外来宗教因广州人的包容精神而延续千年,这些宗教及其相关文化慢慢也渗入到岭南文化的塑造之中,所以宗教中轴线其实也是人文中轴线。

广州历史上也曾出现过宗教排外事件。公元879年黄巢起义攻占广州时杀死异教徒(包括穆斯林、犹太人、基督徒、祆教徒)12万人。鸦片战争后,发展迅速的天主教与基督教,与本地官民也发生过尖锐冲突,产生过一系列教案。但深厚的中国文化与务实的市民气度,也在长期相处中不断改变着外来宗教,形成了独特的文化。
圣心大教堂作为天主教堂本应面向西方,在宗教中,西方代表末日,东方代表过去。哥特式建筑喜欢用空间结构体现时间的意义,但石室却是面南朝着珠江,这样的面向也是对整个城市建筑秩序的一个妥协。除此之外,室外排水的兽头,在西方是做成怪物的形状,而石室则改成了中国传统的石狮形状。
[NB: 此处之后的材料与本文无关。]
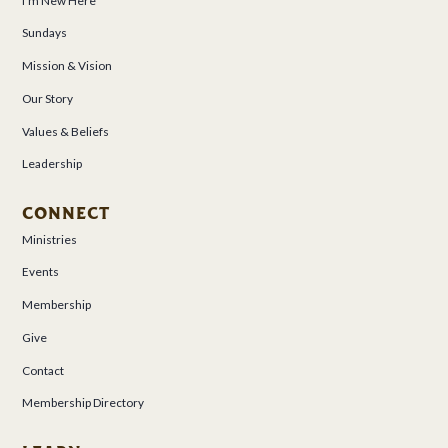
I’m New Here
Sundays
Mission & Vision
Our Story
Values & Beliefs
Leadership
CONNECT
Ministries
Events
Membership
Give
Contact
Membership Directory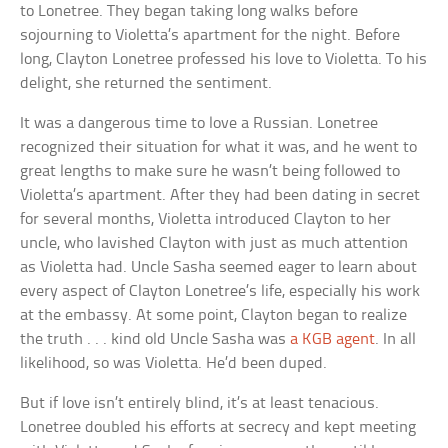
to Lonetree. They began taking long walks before
sojourning to Violetta’s apartment for the night. Before
long, Clayton Lonetree professed his love to Violetta. To his
delight, she returned the sentiment.
It was a dangerous time to love a Russian. Lonetree
recognized their situation for what it was, and he went to
great lengths to make sure he wasn’t being followed to
Violetta’s apartment. After they had been dating in secret
for several months, Violetta introduced Clayton to her
uncle, who lavished Clayton with just as much attention
as Violetta had. Uncle Sasha seemed eager to learn about
every aspect of Clayton Lonetree’s life, especially his work
at the embassy. At some point, Clayton began to realize
the truth . . . kind old Uncle Sasha was
a KGB agent
. In all
likelihood, so was Violetta. He’d been duped.
But if love isn’t entirely blind, it’s at least tenacious.
Lonetree doubled his efforts at secrecy and kept meeting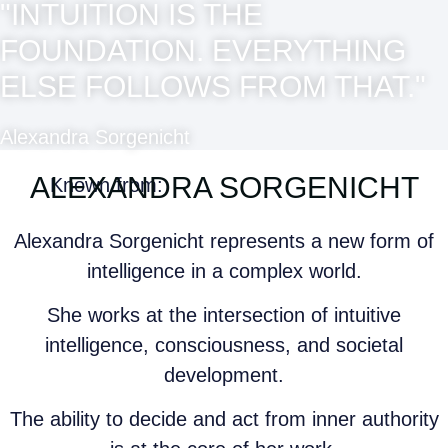
"INTUITION IS THE
FOUNDATION. EVERYTHING
ELSE FOLLOWS FROM THAT."
Alexandra Sorgenicht
ALEXANDRA SORGENICHT
Known from:
Alexandra Sorgenicht represents a new form of
intelligence in a complex world.
She works at the intersection of intuitive
intelligence, consciousness, and societal
development.
The ability to decide and act from inner authority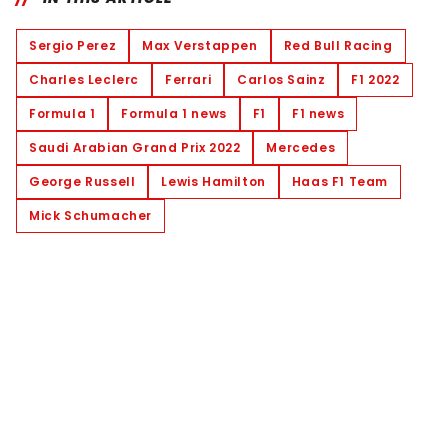
Sergio Perez
Max Verstappen
Red Bull Racing
Charles Leclerc
Ferrari
Carlos Sainz
F1 2022
Formula 1
Formula 1 news
F1
F1 news
Saudi Arabian Grand Prix 2022
Mercedes
George Russell
Lewis Hamilton
Haas F1 Team
Mick Schumacher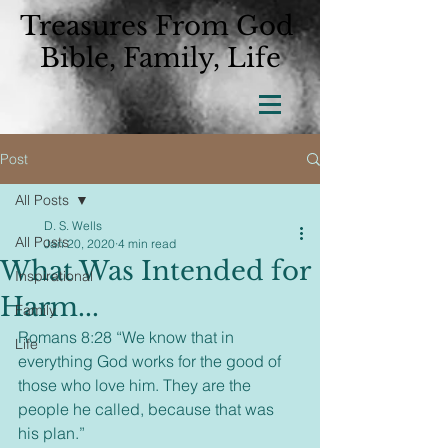
Treasures From God
Bible, Family, Life
Post
All Posts
D. S. Wells
All Posts
Jan 20, 2020
4 min read
What Was Intended for
Inspirational
Harm...
Family
Romans 8:28 “We know that in 
Life
everything God works for the good of 
those who love him. They are the 
people he called, because that was 
his plan.”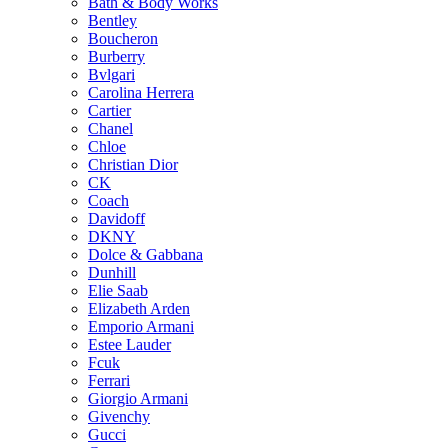
Bath & Body Works
Bentley
Boucheron
Burberry
Bvlgari
Carolina Herrera
Cartier
Chanel
Chloe
Christian Dior
CK
Coach
Davidoff
DKNY
Dolce & Gabbana
Dunhill
Elie Saab
Elizabeth Arden
Emporio Armani
Estee Lauder
Fcuk
Ferrari
Giorgio Armani
Givenchy
Gucci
除了形式上适应本地,广州也见证了外来宗教经历的内生化变革。最著名案例就是佛教中国化第一人六祖慧能的创见,慧能超越舶来品佛教的二乘禅法,进入一乘佛法。陈寅恪曾称赞六祖:“特提出直指人心、见性成佛之旨,一扫僧徒繁琐章句之学,摧陷廓清,发聋振聩,固中国佛教史上一大事也!”慧能的南宗最后成为禅门正宗,深刻影响佛教在中国的传播。慧能是广东人,也开悟于广东,受戒于广州,他的创见是否因受岭南之地的不拘一格之风气,不敢断言,但岭南人对佛教的崇信,是选择了禅宗和净土宗,唯识、华严、天台等宗在岭南一直不太流行,究其原因,不外是禅宗和净土宗简化了佛教的教义和修行程序,特别是禅宗,提出人人皆有佛性,一悟即至佛地,而不必苦苦修行,这与岭南人讲求实惠的民性实在太吻合了。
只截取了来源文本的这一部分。